There were many beautiful aspects of life in Guatemala that I have not experienced anywhere else -- that I feel great fondness for, still. I loved the custom of kissing everyone on the cheek when you entered your workplace each morning. I loved the blue volcanoes you could see from the school's fourth-story roof -- volcanoes which sometimes were wreathed in clouds, one of which often spat fire. Among the Guatemalans I worked with, I made some very dear friends. But when anger took over my life, I could no longer enjoy these experiences. Because I dreaded meeting certain co-workers, the formalized morning greetings became a source of stress rather than pleasure. As for enjoying the uniquely beautiful things all around me  -- the volcanoes on the horizon, the bougainvillea falling in bright bursts over the walls of the school -- I barely noticed them anymore. And while my good friends at work continued to empathize with my efforts to end the corruption, our conversations turned almost entirely toward that one bitter subject. My ongoing anger poisoned my life. Something had closed down inside me: my capacity for joy, in large part. 

When Dave and I left Guatemala in 2005, I felt like I was barely crawling away. I thought I'd have to curl up and lick my wounds for a long time to come. Having experienced anger as I did that year -- my anger at others, their anger at me -- hurt my sense of self, my sense of self-confidence. Most of us have been taught that anger is wrong.
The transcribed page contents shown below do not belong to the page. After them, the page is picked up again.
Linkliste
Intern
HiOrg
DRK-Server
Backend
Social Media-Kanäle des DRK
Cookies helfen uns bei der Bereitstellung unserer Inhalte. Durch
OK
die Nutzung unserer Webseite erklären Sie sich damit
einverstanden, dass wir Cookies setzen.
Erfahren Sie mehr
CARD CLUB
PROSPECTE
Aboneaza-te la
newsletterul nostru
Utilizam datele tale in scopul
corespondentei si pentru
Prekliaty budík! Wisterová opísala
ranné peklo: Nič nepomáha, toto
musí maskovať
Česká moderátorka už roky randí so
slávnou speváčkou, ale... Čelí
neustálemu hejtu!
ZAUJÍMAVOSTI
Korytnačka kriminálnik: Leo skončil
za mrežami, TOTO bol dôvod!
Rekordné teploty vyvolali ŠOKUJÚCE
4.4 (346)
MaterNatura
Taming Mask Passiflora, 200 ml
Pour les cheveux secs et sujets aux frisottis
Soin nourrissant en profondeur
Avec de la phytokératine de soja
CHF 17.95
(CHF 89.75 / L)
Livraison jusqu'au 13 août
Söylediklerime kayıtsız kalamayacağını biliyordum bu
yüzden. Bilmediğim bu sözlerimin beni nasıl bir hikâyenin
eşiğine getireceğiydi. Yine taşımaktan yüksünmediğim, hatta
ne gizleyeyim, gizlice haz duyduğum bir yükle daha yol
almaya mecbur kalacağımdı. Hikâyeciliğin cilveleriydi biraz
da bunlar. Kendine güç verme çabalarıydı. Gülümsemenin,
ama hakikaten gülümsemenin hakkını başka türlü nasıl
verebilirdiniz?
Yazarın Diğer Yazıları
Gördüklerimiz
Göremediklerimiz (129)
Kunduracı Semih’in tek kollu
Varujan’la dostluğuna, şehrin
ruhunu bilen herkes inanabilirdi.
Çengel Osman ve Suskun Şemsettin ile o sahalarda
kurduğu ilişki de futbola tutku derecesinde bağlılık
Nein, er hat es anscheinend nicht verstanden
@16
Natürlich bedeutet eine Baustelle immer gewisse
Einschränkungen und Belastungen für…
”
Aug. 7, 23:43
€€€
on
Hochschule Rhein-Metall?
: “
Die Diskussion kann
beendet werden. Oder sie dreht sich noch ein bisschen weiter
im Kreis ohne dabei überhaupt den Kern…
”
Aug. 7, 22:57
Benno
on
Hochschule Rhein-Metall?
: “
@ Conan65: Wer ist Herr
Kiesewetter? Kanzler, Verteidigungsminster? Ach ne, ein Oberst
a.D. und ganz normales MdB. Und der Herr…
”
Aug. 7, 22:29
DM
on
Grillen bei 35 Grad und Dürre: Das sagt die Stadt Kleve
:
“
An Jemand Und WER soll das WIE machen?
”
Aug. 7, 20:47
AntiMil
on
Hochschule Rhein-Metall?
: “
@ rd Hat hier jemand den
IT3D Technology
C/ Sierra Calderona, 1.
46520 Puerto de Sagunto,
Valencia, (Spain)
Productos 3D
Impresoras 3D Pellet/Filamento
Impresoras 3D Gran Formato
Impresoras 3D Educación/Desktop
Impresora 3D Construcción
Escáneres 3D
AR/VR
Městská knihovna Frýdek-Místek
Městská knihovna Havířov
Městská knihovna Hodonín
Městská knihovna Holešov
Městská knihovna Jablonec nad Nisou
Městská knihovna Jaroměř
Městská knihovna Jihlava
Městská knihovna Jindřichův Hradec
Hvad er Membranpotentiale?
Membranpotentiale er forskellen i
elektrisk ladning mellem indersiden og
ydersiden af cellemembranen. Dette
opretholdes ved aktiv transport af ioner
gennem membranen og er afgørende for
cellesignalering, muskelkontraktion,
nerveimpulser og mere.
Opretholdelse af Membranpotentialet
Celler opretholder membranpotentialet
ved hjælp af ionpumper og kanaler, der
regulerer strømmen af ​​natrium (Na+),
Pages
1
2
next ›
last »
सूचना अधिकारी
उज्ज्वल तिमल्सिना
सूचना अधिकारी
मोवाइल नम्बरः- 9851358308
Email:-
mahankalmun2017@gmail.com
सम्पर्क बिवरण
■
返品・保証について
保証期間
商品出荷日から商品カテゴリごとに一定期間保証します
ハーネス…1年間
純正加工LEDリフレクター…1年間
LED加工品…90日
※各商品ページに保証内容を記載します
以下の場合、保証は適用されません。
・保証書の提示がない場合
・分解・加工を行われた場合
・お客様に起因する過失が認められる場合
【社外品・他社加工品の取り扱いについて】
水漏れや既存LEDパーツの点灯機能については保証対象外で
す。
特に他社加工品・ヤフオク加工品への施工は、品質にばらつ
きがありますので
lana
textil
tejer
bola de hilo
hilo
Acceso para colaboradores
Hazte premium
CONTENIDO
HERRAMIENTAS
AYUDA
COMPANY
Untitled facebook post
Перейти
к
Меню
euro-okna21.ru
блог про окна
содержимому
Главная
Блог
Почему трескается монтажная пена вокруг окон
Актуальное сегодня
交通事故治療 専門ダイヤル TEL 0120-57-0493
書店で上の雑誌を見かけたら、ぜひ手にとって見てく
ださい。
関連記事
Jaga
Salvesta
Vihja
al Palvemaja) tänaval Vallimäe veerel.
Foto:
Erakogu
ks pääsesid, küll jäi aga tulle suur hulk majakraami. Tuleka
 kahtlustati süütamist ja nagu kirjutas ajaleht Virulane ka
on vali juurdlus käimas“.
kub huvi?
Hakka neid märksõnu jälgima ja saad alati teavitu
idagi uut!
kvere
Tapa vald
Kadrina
As someone who grew up both a Mennonite and a Southerner, I was doubly trained not to get angry.

Volcan de Agua, above Antigua, Guatemala
"I can't be this person," I often thought, "this person who hates and is hated." But I was. It's still painful for me to admit.

Comparing my cause for anger that year to the cause for anger many of us in the U.S. are facing right now may make my story -- interpersonal conflict in one small institution -- seem like a tempest in a teapot. (Or a storm in a teacup, as they say in the U.K.) But at a personal, day-to-day level, perhaps the questions are still the same: How do I live with this anger? How do I make my own personal peace with my anger? 

Not to try to extinguish my anger, but to accept it as a reasonable response I am making to what's going on in my country.


Not to hate myself or feel ashamed for harboring anger, but to see it as an outgrowth of my world view, of my values system, of my deepest beliefs.


Not to be consumed by my anger, but to learn to live with it in a way that feeds my constructive resistance.

Because there are causes for anger that you cannot get over in an hour or a day or a week. And you shouldn't.